A recent incident involving a trader’s denied payout has reignited debate over prop firm policies and their rigid enforcement. Peter Chan, a futures trader operating with Top one Futures, found himself penalized for a surprising reason: his trades were executed too quickly.
Chan, who traded three $100K accounts, hit his $6,000 profit target within 12 trading days. He submitted his payout request expecting a routine transaction. Instead, he received an email informing him that $7,170 had been deducted from his account—more than his total profits—because several of his trades closed in under 10 seconds.
Top one Futures cited their “10-second rule,” a policy intended to prevent high-frequency trading (HFT) and the use of automated bots.

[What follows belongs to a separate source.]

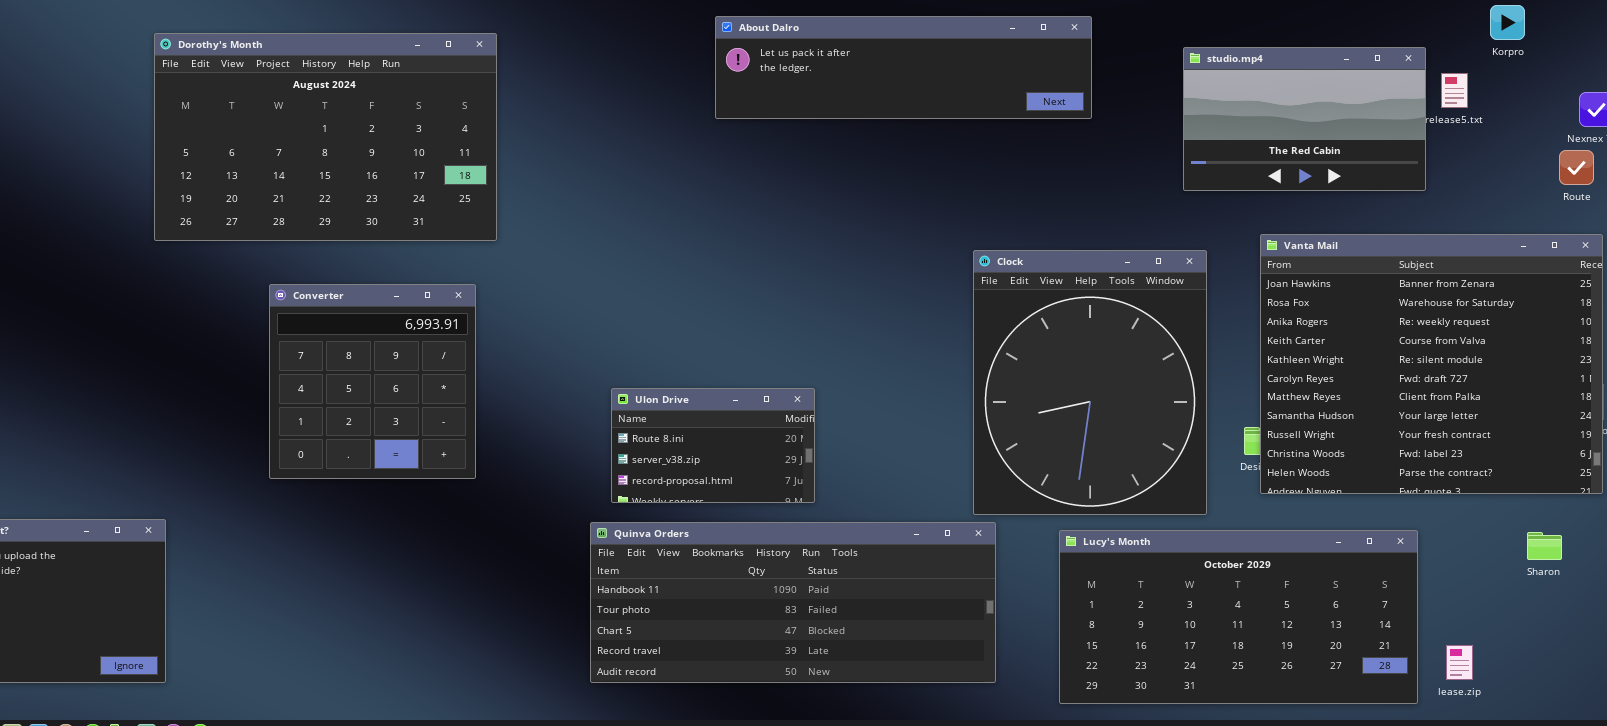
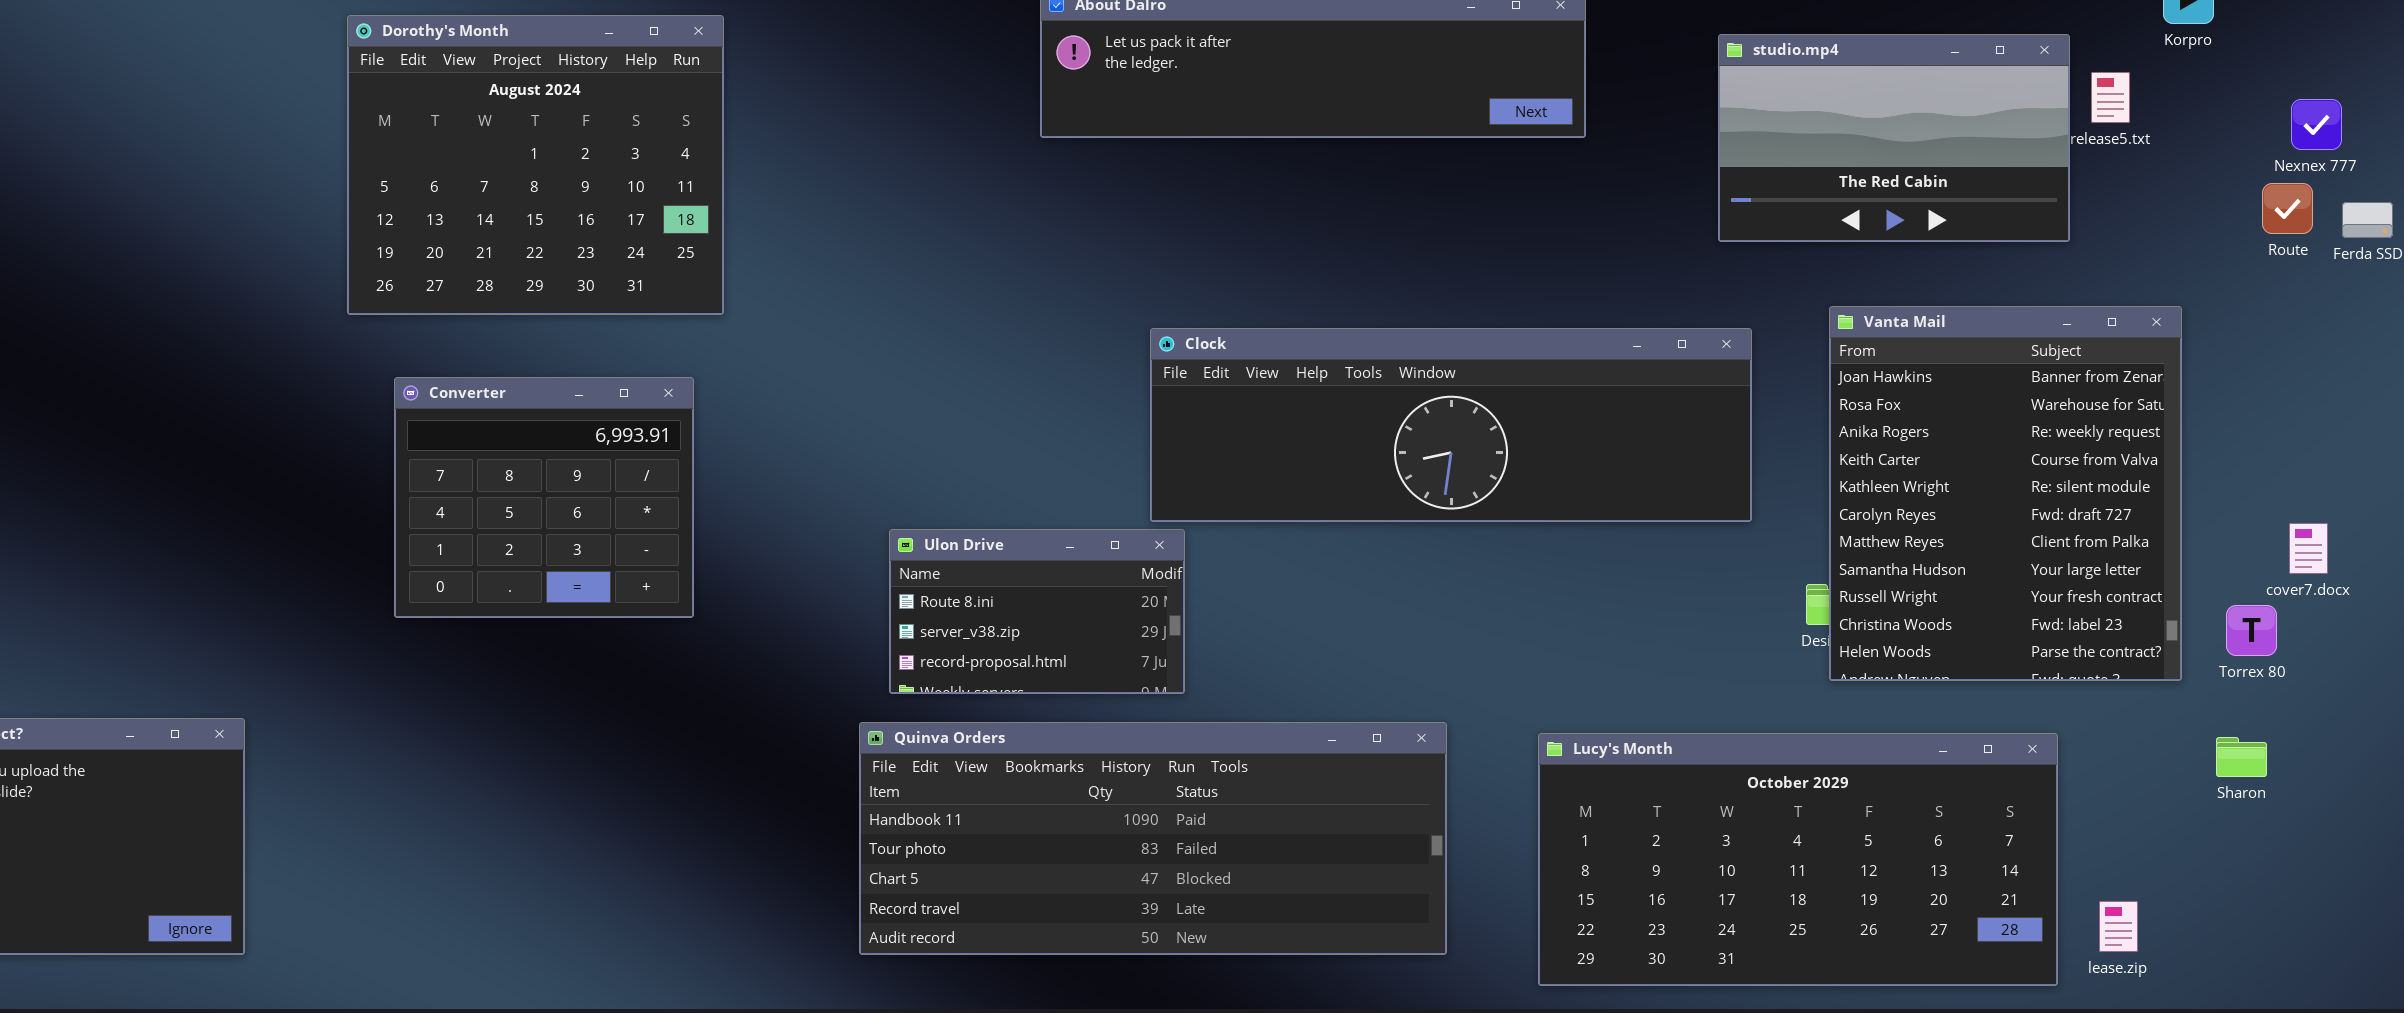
Dorothy's Month: [154,33,497,241] -> [347,15,724,315], resized
Vanta Mail: [1260,234,1603,494] -> [1829,306,2182,681], resized
Clock: [973,250,1207,515] -> [1150,328,1752,522], resized
Converter: [269,284,476,479] -> [394,377,694,618], resized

Despite the intent behind the rule, Chan maintains he executed his trades manually using one to two contracts per setup and without any automation. According to him, his strategy was simply fast and efficient—traits usually valued in professional trading.
“I followed every risk rule, sized conservatively, and traded with discretion,” Chan explained in a follow-up report. “But I was penalized for being good at my execution.”
The same trades were later reviewed by another firm, Prop Shop, which also flagged Chan’s accounts under its version of the 10-second rule. However, Prop Shop chose to engage with Chan, reviewed his trade logs, and ultimately approved his payout after determining his strategy did not constitute HFT.
“Based on what you have shared, your quick scalping strategy is the reason for the short duration trades, not any form of HFT,” the firm stated in its response.
Same Rule, Different Application
The conflicting outcomes between the two firms have sparked wider discussion in the prop trading community. While both firms enforce the same 10-second policy, their interpretation and handling of the rule differ dramatically.
Top one applied the rule mechanically, refusing to consider context. Prop Shop, by contrast, opted for a discretionary approach—reviewing trader intent before taking action.
The situation raises questions about fairness and transparency in prop firm governance. Are firms protecting themselves, or are they unfairly penalizing successful traders to reduce payouts?
The Bigger Picture
Peter Chan’s case is not an isolated one. Many traders have reported similar experiences—particularly those who trade with speed or precision that skirts the boundaries of prop firm automation rules.
Isaac Rivera, a long-time trader with Topstep, recently made headlines after leaving the firm and publicly criticizing its leadership. Rivera claimed Topstep had shifted from a supportive environment to one focused solely on data manipulation and revenue optimization.
“The mission changed,” Rivera said in a public video. “The firm stopped caring about traders and started caring about metrics.”
A Divided Industry
The Chan case has become symbolic of a broader divide within the prop firm world—between firms that strictly follow rulebooks and those that allow human review and interpretation. For traders, that difference can be the deciding factor between being paid for success and punished for it.
As more traders speak out and transparency becomes a greater demand, firms may be forced to reconsider how their policies are enforced. For now, traders like Chan are left navigating an uncertain landscape where following the rules isn’t always enough—and trading too well might just get them flagged.